Phase Behavior of Block Copolymer Nanocomposite Systems

TL;DR

This study uses cell dynamic simulations to explore how nanoparticles affect the phase behavior of block copolymer systems, revealing new phases and transitions depending on nanoparticle properties and affinities.

Contribution

It provides a quantitative mesoscopic analysis of nanoparticle effects on block copolymer morphology, identifying key parameters influencing phase behavior.

Findings

Nanoparticle affinity influences phase transitions.

Interface-compatible nanoparticles induce new phases.

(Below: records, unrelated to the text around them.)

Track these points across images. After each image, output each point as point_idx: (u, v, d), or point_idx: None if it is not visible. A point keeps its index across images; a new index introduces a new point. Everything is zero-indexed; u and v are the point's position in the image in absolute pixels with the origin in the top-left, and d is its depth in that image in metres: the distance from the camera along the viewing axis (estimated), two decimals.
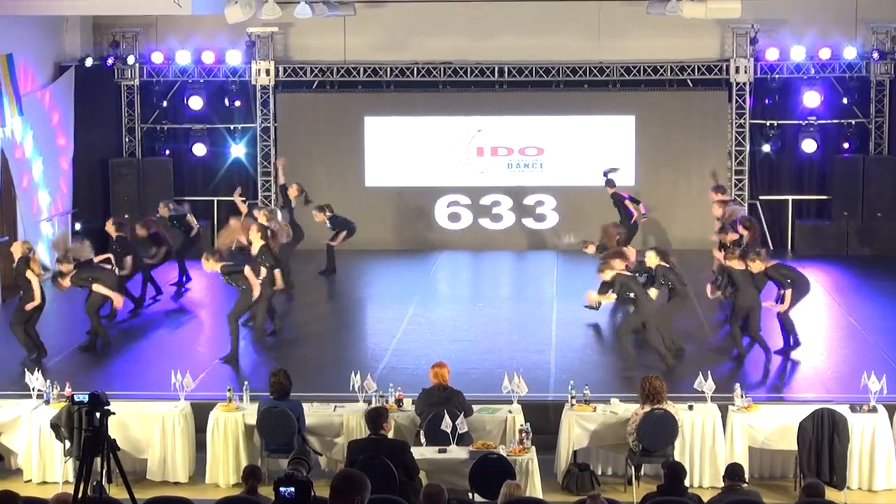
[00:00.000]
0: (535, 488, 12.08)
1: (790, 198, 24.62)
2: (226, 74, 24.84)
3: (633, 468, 12.72)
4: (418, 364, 15.65)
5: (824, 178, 24.54)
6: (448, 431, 12.19)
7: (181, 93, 24.93)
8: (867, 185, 23.82)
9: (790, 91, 24.28)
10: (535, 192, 24.59)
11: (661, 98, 24.40)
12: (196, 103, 24.68)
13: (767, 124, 24.45)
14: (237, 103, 25.00)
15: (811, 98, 23.93)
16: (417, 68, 24.59)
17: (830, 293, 19.84)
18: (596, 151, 24.41)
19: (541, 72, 24.43)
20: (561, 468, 13.01)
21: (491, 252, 24.35)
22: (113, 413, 8.95)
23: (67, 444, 12.87)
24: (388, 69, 24.60)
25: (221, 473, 13.12)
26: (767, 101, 24.39)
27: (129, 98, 25.16)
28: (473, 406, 12.99)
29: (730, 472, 11.04)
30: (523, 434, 12.30)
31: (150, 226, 20.08)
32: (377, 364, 16.00)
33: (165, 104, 25.12)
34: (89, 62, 24.08)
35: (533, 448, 12.24)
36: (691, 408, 13.03)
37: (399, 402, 13.28)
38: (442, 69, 24.59)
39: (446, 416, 12.22)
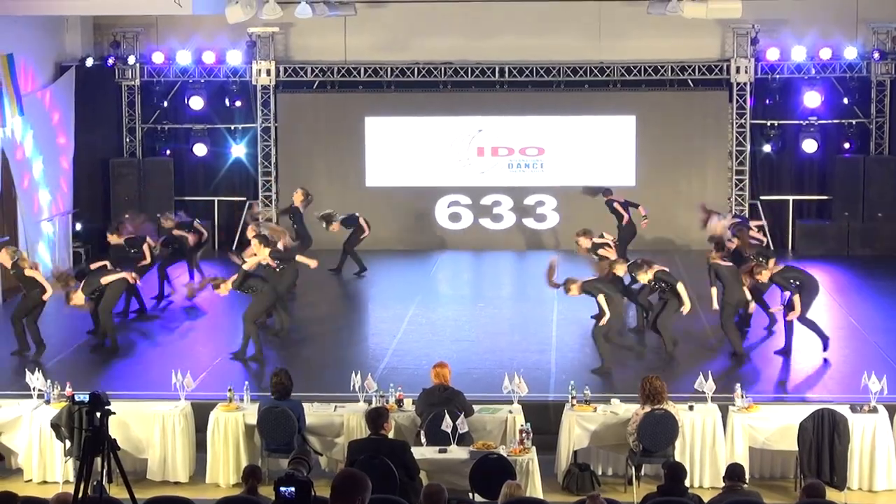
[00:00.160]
0: (536, 488, 12.07)
1: (791, 198, 24.63)
2: (226, 74, 24.84)
3: (634, 468, 12.71)
4: (419, 364, 15.66)
5: (825, 179, 24.54)
6: (448, 431, 12.19)
7: (182, 93, 24.93)
8: (868, 186, 23.83)
9: (791, 91, 24.29)
10: (536, 193, 24.60)
11: (662, 98, 24.40)
12: (197, 103, 24.69)
13: (768, 124, 24.45)
14: (238, 103, 25.00)
15: (812, 98, 23.93)
16: (418, 68, 24.59)
17: (831, 293, 19.81)
18: (596, 151, 24.44)
19: (541, 72, 24.44)
20: (561, 468, 13.00)
21: (491, 252, 24.36)
22: (113, 413, 8.94)
23: (68, 444, 12.87)
24: (389, 69, 24.61)
25: (222, 473, 13.11)
26: (768, 101, 24.39)
27: (130, 98, 25.17)
28: (474, 406, 12.98)
29: (730, 473, 11.03)
30: (524, 434, 12.30)
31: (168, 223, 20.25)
32: (378, 364, 16.00)
33: (166, 104, 25.13)
34: (90, 62, 24.09)
35: (533, 448, 12.23)
36: (692, 408, 13.02)
37: (399, 403, 13.28)
38: (442, 69, 24.60)
39: (447, 417, 12.21)
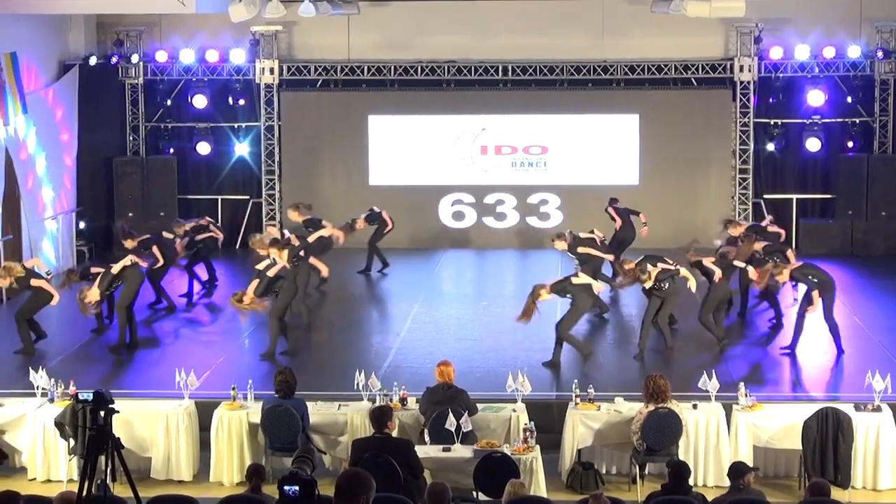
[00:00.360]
0: (540, 487, 12.07)
1: (794, 196, 24.61)
2: (230, 73, 24.85)
3: (638, 467, 12.71)
4: (422, 363, 15.66)
5: (828, 177, 24.53)
6: (452, 430, 12.19)
7: (185, 91, 24.95)
8: (871, 184, 23.82)
9: (794, 90, 24.27)
10: (539, 191, 24.60)
11: (665, 97, 24.40)
12: (200, 102, 24.70)
13: (771, 123, 24.44)
14: (241, 102, 25.02)
15: (815, 97, 23.92)
16: (421, 67, 24.59)
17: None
18: (600, 150, 24.44)
19: (545, 70, 24.43)
20: (565, 467, 13.00)
21: (495, 251, 24.36)
22: (117, 411, 8.95)
23: (72, 443, 12.87)
24: (392, 68, 24.61)
25: (225, 472, 13.11)
26: (771, 100, 24.37)
27: (134, 96, 25.18)
28: (478, 404, 12.99)
29: (734, 472, 11.02)
30: (527, 433, 12.30)
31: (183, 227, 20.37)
32: (381, 363, 16.00)
33: (169, 103, 25.14)
34: (93, 61, 24.12)
35: (537, 447, 12.23)
36: (695, 407, 13.02)
37: (403, 401, 13.28)
38: (446, 68, 24.59)
39: (450, 415, 12.21)
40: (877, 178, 23.82)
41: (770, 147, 24.50)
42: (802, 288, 16.62)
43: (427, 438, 12.49)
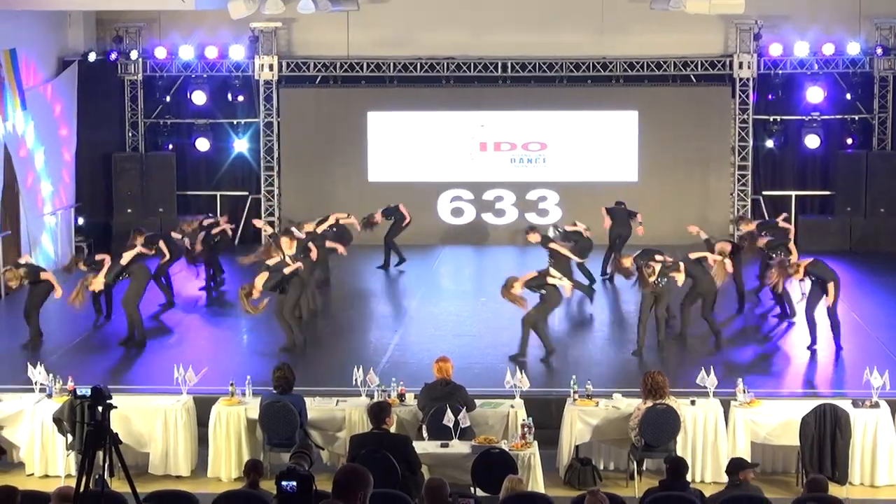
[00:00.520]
0: (537, 483, 12.07)
1: (793, 193, 24.59)
2: (229, 69, 24.83)
3: (636, 463, 12.72)
4: (421, 359, 15.68)
5: (827, 174, 24.52)
6: (450, 426, 12.19)
7: (184, 88, 24.92)
8: (870, 181, 23.83)
9: (793, 86, 24.26)
10: (538, 188, 24.59)
11: (665, 93, 24.39)
12: (199, 98, 24.68)
13: (771, 120, 24.44)
14: (240, 98, 25.00)
15: (814, 94, 23.91)
16: (420, 64, 24.57)
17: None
18: (599, 147, 24.44)
19: (544, 67, 24.42)
20: (563, 463, 13.01)
21: (493, 247, 24.35)
22: (115, 407, 8.94)
23: (70, 438, 12.88)
24: (392, 64, 24.59)
25: (223, 467, 13.12)
26: (771, 97, 24.37)
27: (133, 93, 25.16)
28: (476, 400, 13.00)
29: (732, 467, 11.02)
30: (525, 429, 12.30)
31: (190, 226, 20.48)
32: (380, 358, 16.01)
33: (168, 99, 25.12)
34: (93, 57, 24.11)
35: (535, 443, 12.23)
36: (693, 403, 13.02)
37: (401, 397, 13.29)
38: (445, 64, 24.58)
39: (449, 411, 12.22)
40: (876, 175, 23.83)
41: (769, 144, 24.49)
42: (807, 284, 16.61)
43: (425, 434, 12.49)
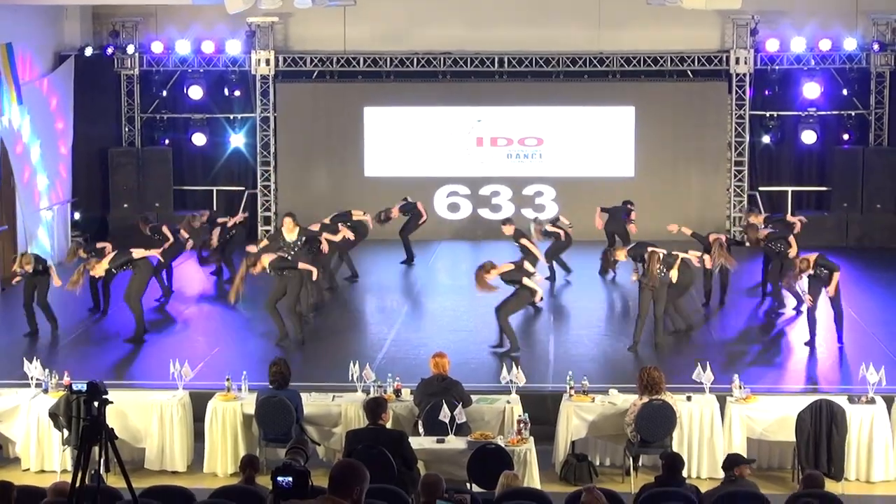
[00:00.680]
0: (533, 479, 12.08)
1: (790, 189, 24.62)
2: (225, 64, 24.81)
3: (632, 459, 12.72)
4: (417, 354, 15.68)
5: (824, 170, 24.55)
6: (446, 421, 12.19)
7: (181, 82, 24.91)
8: (867, 177, 23.85)
9: (790, 82, 24.28)
10: (535, 183, 24.59)
11: (661, 89, 24.40)
12: (196, 93, 24.67)
13: (767, 115, 24.45)
14: (237, 93, 25.00)
15: (811, 89, 23.93)
16: (417, 58, 24.56)
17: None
18: (595, 142, 24.44)
19: (541, 62, 24.41)
20: (559, 459, 13.01)
21: (490, 242, 24.30)
22: (111, 402, 8.93)
23: (66, 433, 12.88)
24: (388, 59, 24.58)
25: (219, 463, 13.12)
26: (767, 92, 24.38)
27: (129, 87, 25.14)
28: (472, 396, 12.99)
29: (728, 463, 11.02)
30: (521, 424, 12.31)
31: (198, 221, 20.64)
32: (376, 354, 16.01)
33: (165, 94, 25.11)
34: (89, 51, 24.07)
35: (531, 438, 12.25)
36: (689, 398, 13.03)
37: (398, 392, 13.29)
38: (442, 59, 24.57)
39: (445, 407, 12.22)
40: (872, 171, 23.85)
41: (766, 139, 24.50)
42: (805, 281, 16.61)
43: (421, 430, 12.50)
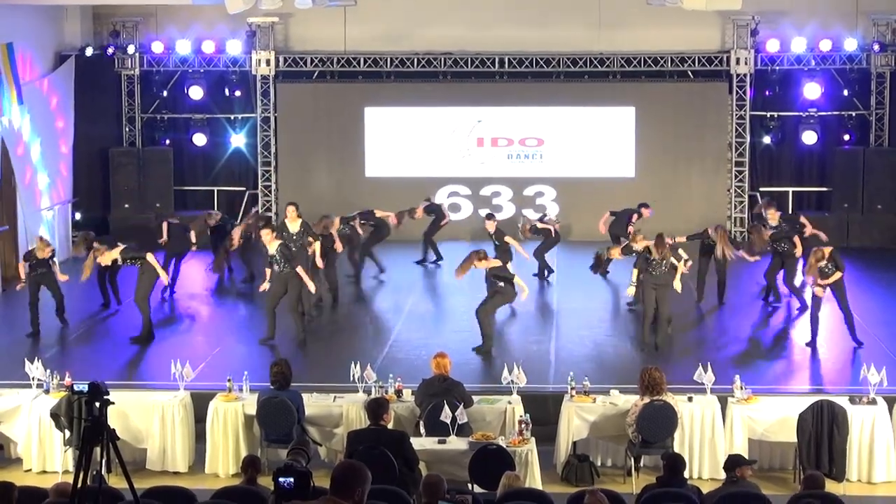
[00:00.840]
0: (535, 479, 12.08)
1: (790, 189, 24.62)
2: (226, 64, 24.81)
3: (633, 459, 12.72)
4: (418, 354, 15.68)
5: (825, 170, 24.55)
6: (448, 422, 12.19)
7: (181, 82, 24.92)
8: (867, 177, 23.85)
9: (791, 82, 24.28)
10: (535, 183, 24.59)
11: (662, 89, 24.40)
12: (196, 93, 24.67)
13: (768, 116, 24.46)
14: (237, 93, 25.01)
15: (812, 90, 23.93)
16: (418, 59, 24.56)
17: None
18: (596, 143, 24.44)
19: (541, 63, 24.41)
20: (560, 459, 13.01)
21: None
22: (112, 403, 8.93)
23: (67, 434, 12.87)
24: (389, 59, 24.58)
25: (221, 463, 13.12)
26: (768, 93, 24.39)
27: (130, 87, 25.15)
28: (473, 397, 12.99)
29: (729, 464, 11.02)
30: (523, 425, 12.30)
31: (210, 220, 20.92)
32: (377, 354, 16.00)
33: (165, 94, 25.12)
34: (89, 51, 24.07)
35: (532, 439, 12.24)
36: (691, 399, 13.03)
37: (399, 393, 13.28)
38: (442, 60, 24.57)
39: (446, 407, 12.22)
40: (872, 171, 23.85)
41: (766, 140, 24.51)
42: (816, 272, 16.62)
43: (422, 430, 12.50)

Phase diagram constructed for various nanoparticle affinities.

Abstract

Nanocomposite materials made of block copolymer and nanoparticles display properties which can be different from the purely polymeric matrix. The resulting material is a crossover of the original properties of the block copolymer and the presence of the assembled nanoparticles. We propose a mesoscopic study via cell dynamic simulations to quantitatively assert the properties of such hybrid materials. The most relevant parameters are identified to be the fraction of nanoparticles in the system and its chemical affinity, while the nanoparticle size with respect to the block copolymer length scales plays a role in the assembly. The morphological phase diagram of the block copolymer is constructed for nanoparticles with chemical affinity ranging from A-compatible to B-compatible for a symmetric A-B diblock copolymer. Block-compatible nanoparticles is found to induce a phase transition due to changes in the effective concentration of the hosting phase, while interface-compatible particles induces the appearance of two new phases due to the saturation of the diblock copolymer interface.